EXCERPTED PASSAGE ->
# # # # # # #

Shortly after seeing Jeff Daniels perform at the Chelsea Alehouse, we had the opportunity to chat with him about playing at the Alehouse, his music, and Michigan.

Jeff Daniels and the Chelsea Alehouse

Jeff Daniels @ Chelsea Alehouse

Jeff Daniels @ Chelsea Alehouse

Our friends at the Chelsea Alehouse have been hosting solo acoustic nights with Jeff Daniels. Many people know Jeff Daniels from the movies, yet aren’t aware that he is an accomplished singer/song writer. Not only is Jeff Daniels a fine actor and musician, he is an advocate for Chelsea and Michigan. He is more than happy to help promote the music scene that venues like the Chelsea Alehouse are growing in their city. 

Aubrey Martinson (co-owner of the Chelsea Alehouse with her husband/brewer Chris Martinson) wanted to share a bit of the magic behind the shows with Jeff Daniels. She asked if Jeff would be willing to do an interview with Life In Michigan. To say we were thrilled is an understatement! Jeff graciously invited Chuck over to 2188 Studio which he and his sons operate. The following is a recording of our chat with Jeff Daniels as well as a transcribed version for your reading enjoyment.

Chatting with Jeff Daniels
 

This is Chuck Marshall and I’m with Life in Michigan and I’m talking to Jeff Daniels. Jeff how are you?

Jeff Daniels: Good

Life In Michigan: So you recently did a couple shows over at the Chelsea Alehouse. How did that come about?

JD: I’ve known Aubrey for quite a while when she was the CCA here in Chelsea. I like what they were doing and live music in Chelsea. I mean, Ann Arbor’s got it; but you can see people trying to create that scene. She’s one of them.

Ben’s band, my son’s band had played there. You know some great artists there like, I don’t know all of them, but Jason Dennie; I’m a disciple of his playing and Jason’s played there. So it’s like, you know, how can I help? So by coming in there and playing a few nights in and just to see.

What triggered it was Woody Allen in my in New York. When he is in New York, he’s got a little Dixieland quartet or something that he plays with at a place called Michael’s Pub on the east side of New York City. He comes in on Monday nights. Doesn’t talk to anybody. The quartet comes in. They play for whatever an hour and a half and then they leave. It’s just Woody playing live and keeping his chops up. He chose Michael’s pub because it’s around the corner from his apartment.

I said, well the Alehouse isn’t that far from my house. What if I had a place where I could go and just keep that live show, in this case the live solo show kind of tuned up? The best way to get good is to play out a lot. I mean there’s no substitute for it. You know game conditions kind of thing and so the Alehouse might be a real good spot for me to to do that kind of thing. You know it’s fun. I love interacting with a hundred people. It’s a different show than playing to five hundred or a thousand.

LIM: I was at the April 1st show. It was fantastic. It was a lot of fun.

JD: That’s very nice, thanks.

LIM: How was is it from your perspective playing to that small crowd?

JD: It’s good. You know, did the old jokes work? I’m always, I never know what I’m going to do. I never know. I had a guy that was just not cracking a smile about 8 feet from me and so I knew I could turn this into a running joke. I challenged him. I said I’m going to make you laugh before this night’s over. I don’t care what I do. If I don’t do anything else you know. There’s a way to engage the audience when there’s a hundred people that’s fun. You try to get them in the palm of your hand where you can control it.

# # # # # # #

CHALLENGES ->
1. In the Jeff Daniels interview, why did Woody Allen choose Michael's Pub?
2. Name every venue or studio that the Jeff Daniels interview mentions by name.

GIVEN RECORDS ->
# # # # # # #

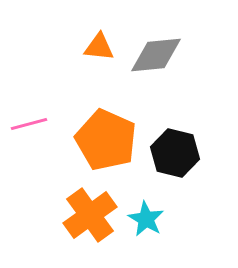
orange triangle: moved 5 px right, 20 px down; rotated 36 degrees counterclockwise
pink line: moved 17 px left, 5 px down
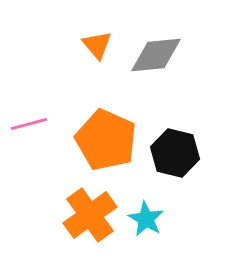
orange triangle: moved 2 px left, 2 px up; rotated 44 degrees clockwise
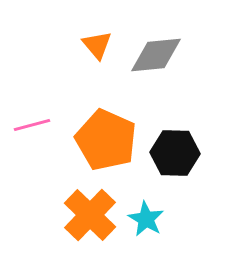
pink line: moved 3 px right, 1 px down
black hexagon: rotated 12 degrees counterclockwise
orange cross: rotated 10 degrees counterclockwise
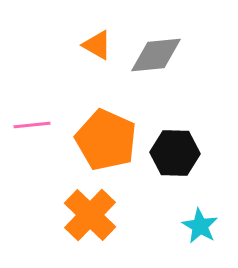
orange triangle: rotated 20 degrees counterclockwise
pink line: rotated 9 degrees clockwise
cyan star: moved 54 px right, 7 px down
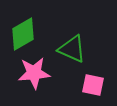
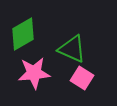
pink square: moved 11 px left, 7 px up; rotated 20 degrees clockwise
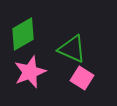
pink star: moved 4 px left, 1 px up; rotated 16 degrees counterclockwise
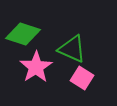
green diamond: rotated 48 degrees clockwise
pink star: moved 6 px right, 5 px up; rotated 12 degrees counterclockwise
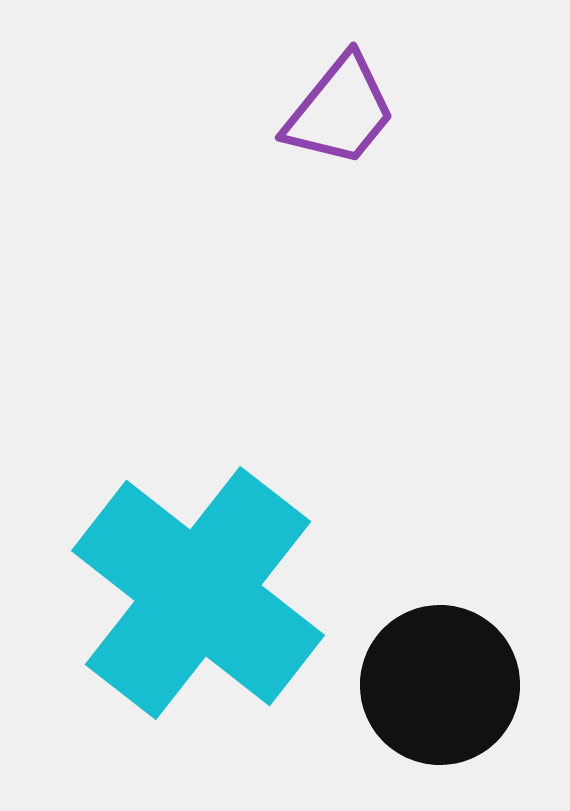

# # # # # # #

SOLUTION LIST ->
1. He chose it because it is around the corner from his apartment.

2. Chelsea Alehouse, 2188 Studio, Michael's Pub